I like to use the information about how fast we react (1/25th second) to a facial expression with a hormonal change inside our body, which is faster than I can create words.
For an example, think about the last time your child or someone you cared about looked at you or even towards you with a look of contempt. How did you feel?
If you are like me, you feel angry. That emotional experience is hardwired and happens across cultures, so teaching about emotional intelligence and facial expressions is a key part of what I work with men on.
According to Robert Bly, the way to a man's soul is through his grief.
Although boy babys are more expressive than girl babies, we are soon trained out of that, and men get thousands of messages about emotions and vulnerability and weakness that may add up to a belief system that says grief is not something ok to experience or express.
Consequently it is split off, perhaps medicated with work or sex or booze, but it eventually comes back to drain us of energy until we acknowledge it.
I teach a great deal about the process of grief and grieving and the costs of not grieving for us as human beings. The cost of not doing appropriate grief can be that I do not connect with anyone again, including my children who may leave me too. The risk of doing the grieving work is that I will be vulnerable and I may love again, with its risk of abandonment.
Here is where a man can talk about his losses, of trust, or abuse, or family of origin issues, and go into and through the grieving process, and perhaps move on to forgiveness and reconciliation, which are processes which can be learned and managed.

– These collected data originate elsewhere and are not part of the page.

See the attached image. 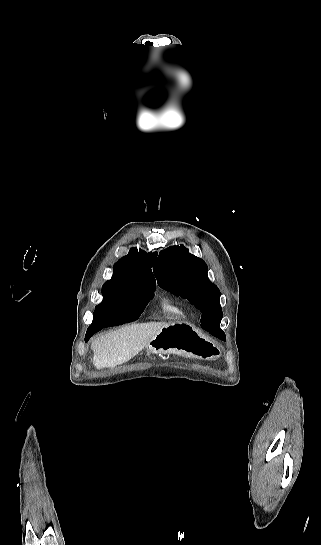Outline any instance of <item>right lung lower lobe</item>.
<instances>
[{
  "mask_svg": "<svg viewBox=\"0 0 321 545\" xmlns=\"http://www.w3.org/2000/svg\"><path fill=\"white\" fill-rule=\"evenodd\" d=\"M99 307V306H98ZM98 323H92L86 332L85 341L89 340L102 328L135 321L141 315V302L135 298H124L109 302L96 311Z\"/></svg>",
  "mask_w": 321,
  "mask_h": 545,
  "instance_id": "right-lung-lower-lobe-1",
  "label": "right lung lower lobe"
}]
</instances>
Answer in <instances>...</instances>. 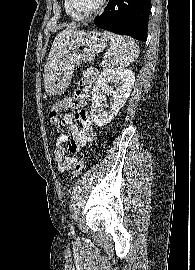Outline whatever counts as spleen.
<instances>
[{
	"label": "spleen",
	"instance_id": "3e777b00",
	"mask_svg": "<svg viewBox=\"0 0 195 270\" xmlns=\"http://www.w3.org/2000/svg\"><path fill=\"white\" fill-rule=\"evenodd\" d=\"M103 34L109 42L112 51V58L109 64L111 68H125L138 58L139 48L133 39L109 31H104Z\"/></svg>",
	"mask_w": 195,
	"mask_h": 270
}]
</instances>
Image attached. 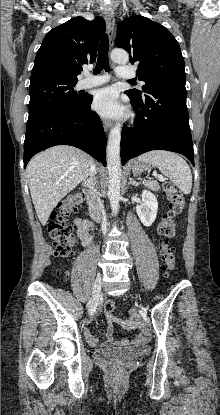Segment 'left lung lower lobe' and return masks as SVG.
Here are the masks:
<instances>
[{
	"label": "left lung lower lobe",
	"instance_id": "1",
	"mask_svg": "<svg viewBox=\"0 0 220 415\" xmlns=\"http://www.w3.org/2000/svg\"><path fill=\"white\" fill-rule=\"evenodd\" d=\"M126 93L135 107L136 119L134 127L122 129V165L151 150H168L183 154L194 166L185 82L152 84L142 97Z\"/></svg>",
	"mask_w": 220,
	"mask_h": 415
}]
</instances>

So counseling for men is not so different than counseling for women of children. It is about establishing trust.
I have used EEG brain wave biofeedback with clients working on addiction issues, with great success. While researching that I came across research done by one of the early researchers in the field done for the Navy Top Gun school, which indicated that the most successful pilots in that training were the pilots who were able to routinely switch between alpha and beta brainwaves, or relaxation and work brainwaves for very brief periods of relaxation, either because they were born with the ability to do this. or had learned it. However, even brief second long periods of relaxation can be enough to keep one from losing effectiveness at anything you do to stress. Hope you are not in combat.